──────── Data in this exercise

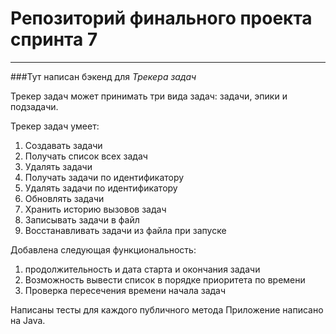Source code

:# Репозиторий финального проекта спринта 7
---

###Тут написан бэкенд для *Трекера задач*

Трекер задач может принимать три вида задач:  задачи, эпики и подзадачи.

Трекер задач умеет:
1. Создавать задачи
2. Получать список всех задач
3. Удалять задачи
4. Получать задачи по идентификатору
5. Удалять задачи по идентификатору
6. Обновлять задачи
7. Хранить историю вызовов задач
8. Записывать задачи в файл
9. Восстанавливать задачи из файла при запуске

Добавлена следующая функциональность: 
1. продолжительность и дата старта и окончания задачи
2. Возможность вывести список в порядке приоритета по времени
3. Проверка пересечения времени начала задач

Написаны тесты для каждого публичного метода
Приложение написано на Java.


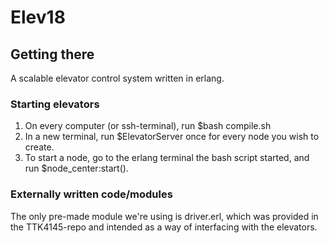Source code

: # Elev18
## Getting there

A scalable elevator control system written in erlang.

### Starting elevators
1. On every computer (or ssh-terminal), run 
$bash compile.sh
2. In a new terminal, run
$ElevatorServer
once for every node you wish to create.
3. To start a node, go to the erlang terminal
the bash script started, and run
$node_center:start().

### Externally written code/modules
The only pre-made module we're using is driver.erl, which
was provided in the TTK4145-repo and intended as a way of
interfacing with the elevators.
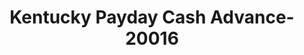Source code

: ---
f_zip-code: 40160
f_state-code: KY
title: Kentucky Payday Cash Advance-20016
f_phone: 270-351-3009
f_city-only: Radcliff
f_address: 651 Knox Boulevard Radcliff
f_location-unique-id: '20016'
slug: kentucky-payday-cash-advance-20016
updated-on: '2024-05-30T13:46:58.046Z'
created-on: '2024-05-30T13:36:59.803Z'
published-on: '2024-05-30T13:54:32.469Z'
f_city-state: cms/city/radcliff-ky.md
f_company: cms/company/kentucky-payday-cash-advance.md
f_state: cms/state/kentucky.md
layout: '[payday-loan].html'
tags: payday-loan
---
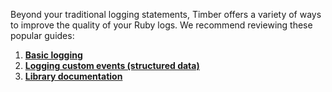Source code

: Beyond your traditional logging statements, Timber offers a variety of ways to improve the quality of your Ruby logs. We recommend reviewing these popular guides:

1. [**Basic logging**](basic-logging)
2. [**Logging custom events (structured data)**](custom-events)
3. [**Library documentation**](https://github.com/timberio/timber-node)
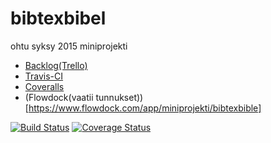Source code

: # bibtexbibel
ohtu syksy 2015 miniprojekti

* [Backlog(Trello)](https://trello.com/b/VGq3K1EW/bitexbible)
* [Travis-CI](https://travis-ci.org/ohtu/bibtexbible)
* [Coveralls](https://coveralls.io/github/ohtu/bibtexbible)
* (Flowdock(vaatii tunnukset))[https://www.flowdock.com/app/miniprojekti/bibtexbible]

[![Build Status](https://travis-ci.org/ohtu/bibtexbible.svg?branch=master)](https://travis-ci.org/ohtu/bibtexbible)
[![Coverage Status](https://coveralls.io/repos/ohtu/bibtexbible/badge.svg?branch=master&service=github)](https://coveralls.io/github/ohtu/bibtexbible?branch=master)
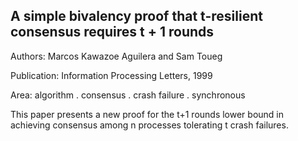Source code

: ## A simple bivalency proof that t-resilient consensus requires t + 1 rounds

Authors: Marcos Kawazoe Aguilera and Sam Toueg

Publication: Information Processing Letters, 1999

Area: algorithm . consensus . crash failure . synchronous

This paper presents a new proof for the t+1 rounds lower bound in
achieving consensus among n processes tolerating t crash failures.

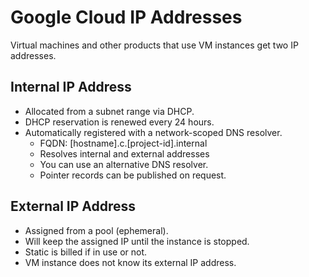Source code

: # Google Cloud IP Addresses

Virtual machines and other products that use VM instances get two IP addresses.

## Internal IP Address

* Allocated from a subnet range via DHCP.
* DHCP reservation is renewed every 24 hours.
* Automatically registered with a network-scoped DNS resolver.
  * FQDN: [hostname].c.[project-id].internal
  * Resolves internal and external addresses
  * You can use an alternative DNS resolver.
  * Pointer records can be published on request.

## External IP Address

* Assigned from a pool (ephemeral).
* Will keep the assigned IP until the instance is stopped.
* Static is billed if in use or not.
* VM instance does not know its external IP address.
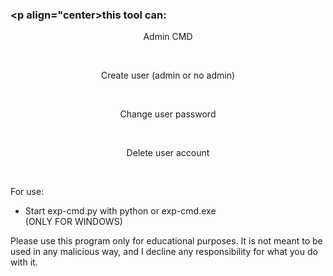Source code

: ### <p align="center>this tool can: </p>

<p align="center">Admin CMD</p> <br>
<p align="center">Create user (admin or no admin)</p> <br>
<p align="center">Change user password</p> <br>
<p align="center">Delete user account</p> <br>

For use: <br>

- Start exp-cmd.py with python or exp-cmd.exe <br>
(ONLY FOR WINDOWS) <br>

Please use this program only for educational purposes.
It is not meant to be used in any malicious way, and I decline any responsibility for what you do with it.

────────────────
──────── Data in this exercise

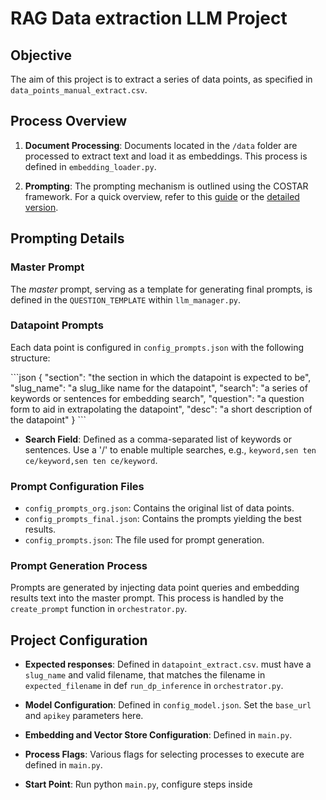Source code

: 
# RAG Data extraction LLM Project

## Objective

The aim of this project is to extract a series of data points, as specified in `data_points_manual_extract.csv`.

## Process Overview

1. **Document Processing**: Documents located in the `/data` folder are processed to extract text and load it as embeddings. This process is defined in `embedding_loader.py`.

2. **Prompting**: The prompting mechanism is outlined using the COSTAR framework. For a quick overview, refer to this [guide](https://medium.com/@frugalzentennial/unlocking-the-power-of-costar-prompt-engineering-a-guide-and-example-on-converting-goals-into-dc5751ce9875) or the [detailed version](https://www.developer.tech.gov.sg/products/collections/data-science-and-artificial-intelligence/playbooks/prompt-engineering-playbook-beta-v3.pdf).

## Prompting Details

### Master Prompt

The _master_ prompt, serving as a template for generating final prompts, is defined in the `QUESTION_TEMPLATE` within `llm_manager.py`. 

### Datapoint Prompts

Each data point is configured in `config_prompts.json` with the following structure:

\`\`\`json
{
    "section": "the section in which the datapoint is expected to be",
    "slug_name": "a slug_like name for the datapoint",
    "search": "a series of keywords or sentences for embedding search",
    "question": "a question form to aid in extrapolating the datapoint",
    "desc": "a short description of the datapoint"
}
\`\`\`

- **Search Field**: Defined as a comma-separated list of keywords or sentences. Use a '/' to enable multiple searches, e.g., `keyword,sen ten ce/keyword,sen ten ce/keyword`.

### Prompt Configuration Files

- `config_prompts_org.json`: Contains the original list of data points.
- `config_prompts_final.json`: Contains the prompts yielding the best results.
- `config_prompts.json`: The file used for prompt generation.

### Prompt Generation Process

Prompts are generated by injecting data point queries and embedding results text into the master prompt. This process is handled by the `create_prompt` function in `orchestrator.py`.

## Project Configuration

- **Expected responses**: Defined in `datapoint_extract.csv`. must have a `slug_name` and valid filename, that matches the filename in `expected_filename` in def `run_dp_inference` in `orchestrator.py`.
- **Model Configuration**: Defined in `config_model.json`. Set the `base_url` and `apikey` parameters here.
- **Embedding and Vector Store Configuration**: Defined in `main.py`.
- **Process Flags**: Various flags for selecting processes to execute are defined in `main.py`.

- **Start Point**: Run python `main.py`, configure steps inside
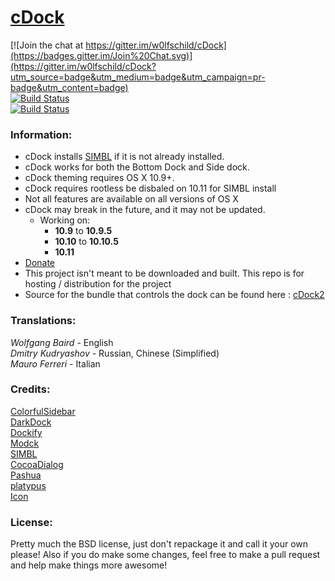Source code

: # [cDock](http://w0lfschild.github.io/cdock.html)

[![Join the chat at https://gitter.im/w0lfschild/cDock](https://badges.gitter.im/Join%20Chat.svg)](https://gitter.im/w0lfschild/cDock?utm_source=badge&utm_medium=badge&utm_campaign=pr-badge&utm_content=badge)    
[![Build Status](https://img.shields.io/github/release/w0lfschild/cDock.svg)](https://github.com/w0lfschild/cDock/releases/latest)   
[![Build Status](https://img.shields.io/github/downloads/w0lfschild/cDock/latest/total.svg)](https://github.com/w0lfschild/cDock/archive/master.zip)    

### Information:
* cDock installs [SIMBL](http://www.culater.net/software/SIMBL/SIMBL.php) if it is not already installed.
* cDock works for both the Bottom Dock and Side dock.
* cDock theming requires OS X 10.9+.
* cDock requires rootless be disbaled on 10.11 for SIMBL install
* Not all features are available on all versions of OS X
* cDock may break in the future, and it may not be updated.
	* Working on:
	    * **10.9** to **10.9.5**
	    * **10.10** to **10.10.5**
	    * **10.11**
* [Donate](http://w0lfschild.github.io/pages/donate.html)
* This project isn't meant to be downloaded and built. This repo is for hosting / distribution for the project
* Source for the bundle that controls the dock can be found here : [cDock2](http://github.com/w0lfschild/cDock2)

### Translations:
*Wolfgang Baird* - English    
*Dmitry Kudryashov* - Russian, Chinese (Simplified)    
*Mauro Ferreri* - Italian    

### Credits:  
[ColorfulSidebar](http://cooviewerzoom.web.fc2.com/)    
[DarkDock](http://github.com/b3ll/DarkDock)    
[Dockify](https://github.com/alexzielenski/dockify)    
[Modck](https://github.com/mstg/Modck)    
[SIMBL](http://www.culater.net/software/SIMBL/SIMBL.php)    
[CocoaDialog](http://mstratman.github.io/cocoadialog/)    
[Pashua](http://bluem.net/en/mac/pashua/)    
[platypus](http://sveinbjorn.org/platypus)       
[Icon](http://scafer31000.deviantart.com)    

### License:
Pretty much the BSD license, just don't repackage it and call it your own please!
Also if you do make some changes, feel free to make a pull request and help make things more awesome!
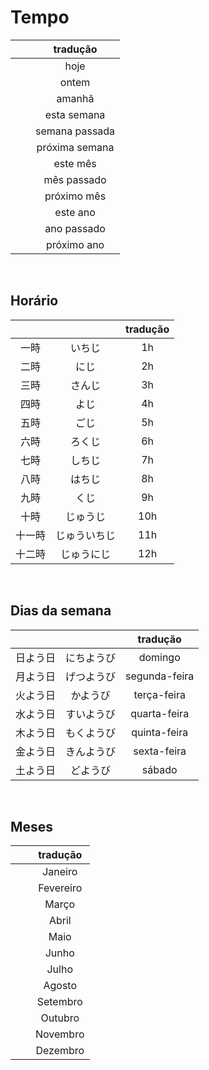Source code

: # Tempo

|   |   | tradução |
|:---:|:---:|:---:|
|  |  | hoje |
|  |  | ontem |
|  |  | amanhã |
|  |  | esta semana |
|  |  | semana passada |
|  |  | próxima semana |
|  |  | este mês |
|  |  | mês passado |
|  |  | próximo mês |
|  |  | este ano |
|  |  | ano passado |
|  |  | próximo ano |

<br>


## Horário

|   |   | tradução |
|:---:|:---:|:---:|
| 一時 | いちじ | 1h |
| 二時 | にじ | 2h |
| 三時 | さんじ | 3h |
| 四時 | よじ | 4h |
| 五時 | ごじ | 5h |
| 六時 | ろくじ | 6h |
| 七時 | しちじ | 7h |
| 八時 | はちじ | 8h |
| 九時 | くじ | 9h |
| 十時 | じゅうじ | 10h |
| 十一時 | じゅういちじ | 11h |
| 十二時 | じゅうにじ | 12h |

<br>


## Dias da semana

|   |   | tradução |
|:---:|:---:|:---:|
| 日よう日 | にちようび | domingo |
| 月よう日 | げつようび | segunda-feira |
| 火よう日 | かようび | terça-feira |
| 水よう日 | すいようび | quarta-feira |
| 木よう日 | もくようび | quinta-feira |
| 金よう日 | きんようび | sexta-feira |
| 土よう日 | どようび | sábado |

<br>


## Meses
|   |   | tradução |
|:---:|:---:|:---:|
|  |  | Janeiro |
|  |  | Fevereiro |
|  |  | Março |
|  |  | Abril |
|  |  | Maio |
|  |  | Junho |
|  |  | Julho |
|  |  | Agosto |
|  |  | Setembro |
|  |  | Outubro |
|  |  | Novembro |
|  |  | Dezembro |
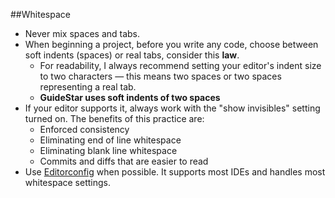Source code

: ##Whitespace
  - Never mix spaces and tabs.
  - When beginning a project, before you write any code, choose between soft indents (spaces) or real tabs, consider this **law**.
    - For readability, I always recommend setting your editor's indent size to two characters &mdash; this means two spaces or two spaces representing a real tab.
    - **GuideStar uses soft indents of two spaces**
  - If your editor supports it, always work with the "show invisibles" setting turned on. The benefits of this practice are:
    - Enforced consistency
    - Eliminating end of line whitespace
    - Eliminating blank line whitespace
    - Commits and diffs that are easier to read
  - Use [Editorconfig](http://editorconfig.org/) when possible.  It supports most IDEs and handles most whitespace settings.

────────────────

Copy out the part of the records that opens with the line containing "## Prompting Details" and closes with the line containing "Each data point", reproducing those lines with no changes.

## Prompting Details

### Master Prompt

The _master_ prompt, serving as a template for generating final prompts, is defined in the `QUESTION_TEMPLATE` within `llm_manager.py`. 

### Datapoint Prompts

Each data point is configured in `config_prompts.json` with the following structure:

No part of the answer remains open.